[Collected data]
· · · ·

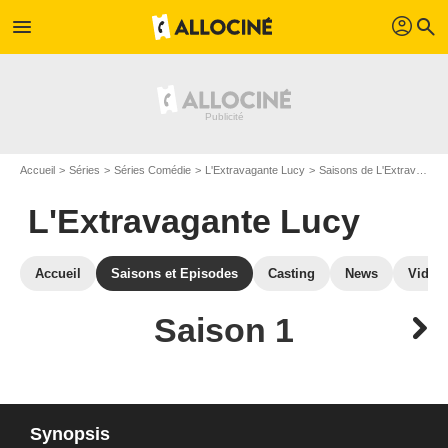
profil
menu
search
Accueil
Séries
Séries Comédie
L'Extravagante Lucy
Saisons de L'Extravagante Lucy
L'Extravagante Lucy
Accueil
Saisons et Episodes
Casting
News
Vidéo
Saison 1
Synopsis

· · · ·

Instructions for the task
A word-for-word copy of the entries above is needed, with every picture dropped.

Response to this exercise
profil
menu
search
Accueil
Séries
Séries Comédie
L'Extravagante Lucy
Saisons de L'Extravagante Lucy
L'Extravagante Lucy
Accueil
Saisons et Episodes
Casting
News
Vidéo
Saison 1
Synopsis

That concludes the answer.